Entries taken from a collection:
= Beginning of Section =
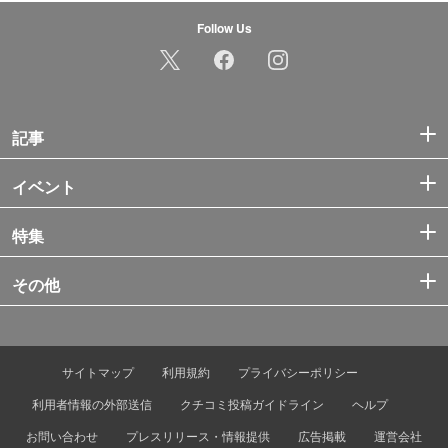
Follow Us
記事
イベント
特集
その他
サイトマップ
利用規約
プライバシーポリシー
利用者情報の外部送信
クチコミ投稿ガイドライン
ヘルプ
お問い合わせ
プレスリリース・情報提供
広告掲載
運営会社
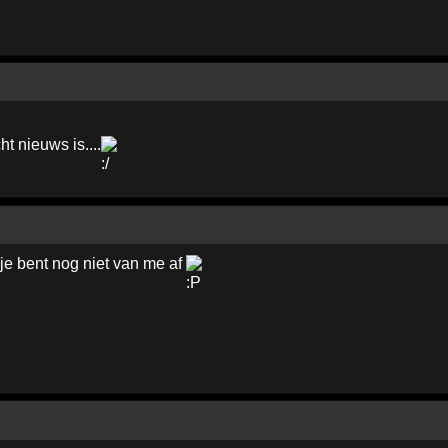
t nieuws is....
s je bent nog niet van me af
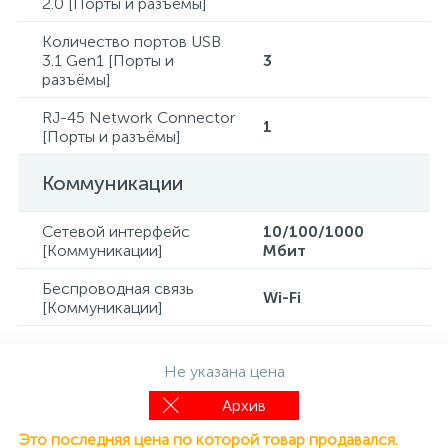
2.0 [Порты и разъёмы]
Количество портов USB
3.1 Gen1 [Порты и
3
разъёмы]
RJ-45 Network Connector
1
[Порты и разъёмы]
Коммуникации
Сетевой интерфейс
10/100/1000
[Коммуникации]
Mбит
Беспроводная связь
Wi-Fi
[Коммуникации]
Не указана цена
Архив
Это последняя цена по которой товар продавался.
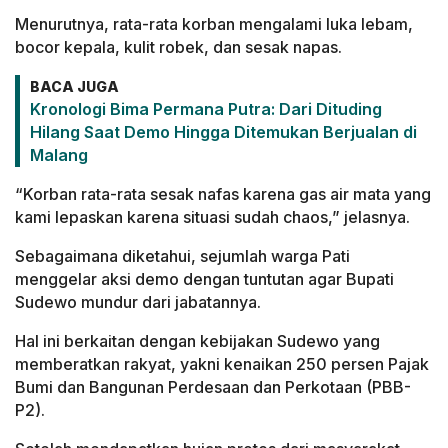
Menurutnya, rata-rata korban mengalami luka lebam,
bocor kepala, kulit robek, dan sesak napas.
BACA JUGA
Kronologi Bima Permana Putra: Dari Dituding
Hilang Saat Demo Hingga Ditemukan Berjualan di
Malang
“Korban rata-rata sesak nafas karena gas air mata yang
kami lepaskan karena situasi sudah chaos,” jelasnya.
Sebagaimana diketahui, sejumlah warga Pati
menggelar aksi demo dengan tuntutan agar Bupati
Sudewo mundur dari jabatannya.
Hal ini berkaitan dengan kebijakan Sudewo yang
memberatkan rakyat, yakni kenaikan 250 persen Pajak
Bumi dan Bangunan Perdesaan dan Perkotaan (PBB-
P2).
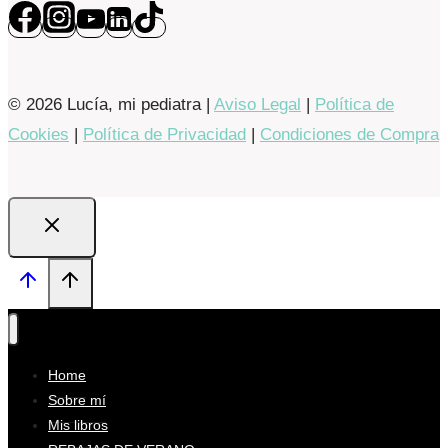
© 2026 Lucía, mi pediatra |
Aviso Legal
|
Política de
Cookies
|
Política de Privacidad
|
Condiciones de Compra
Home
Sobre mí
Mis libros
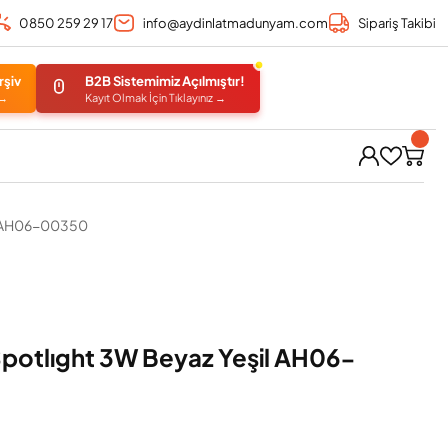
0850 259 29 17
info@aydinlatmadunyam.com
Sipariş Takibi
rşiv
B2B Sistemimiz Açılmıştır!
 →
Kayıt Olmak İçin Tıklayınız →
il AH06-00350
 Spotlıght 3W Beyaz Yeşil AH06-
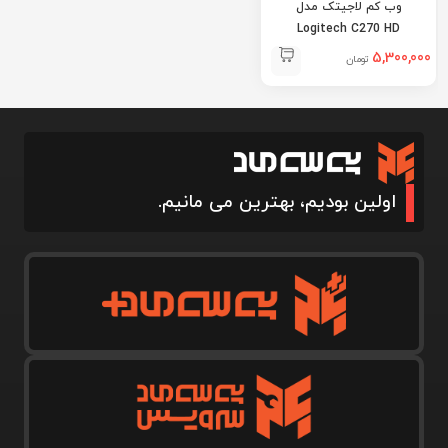
وب کم لاجیتک مدل
Logitech C270 HD
5,300,000
تومان
اولین بودیم، بهترین می مانیم.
= End of Section =
■ Problem to work on ■
Which lines in the data above hold the string "rata"? Show each one.

■ Written response ■
Menurutnya, rata-rata korban mengalami luka lebam,
“Korban rata-rata sesak nafas karena gas air mata yang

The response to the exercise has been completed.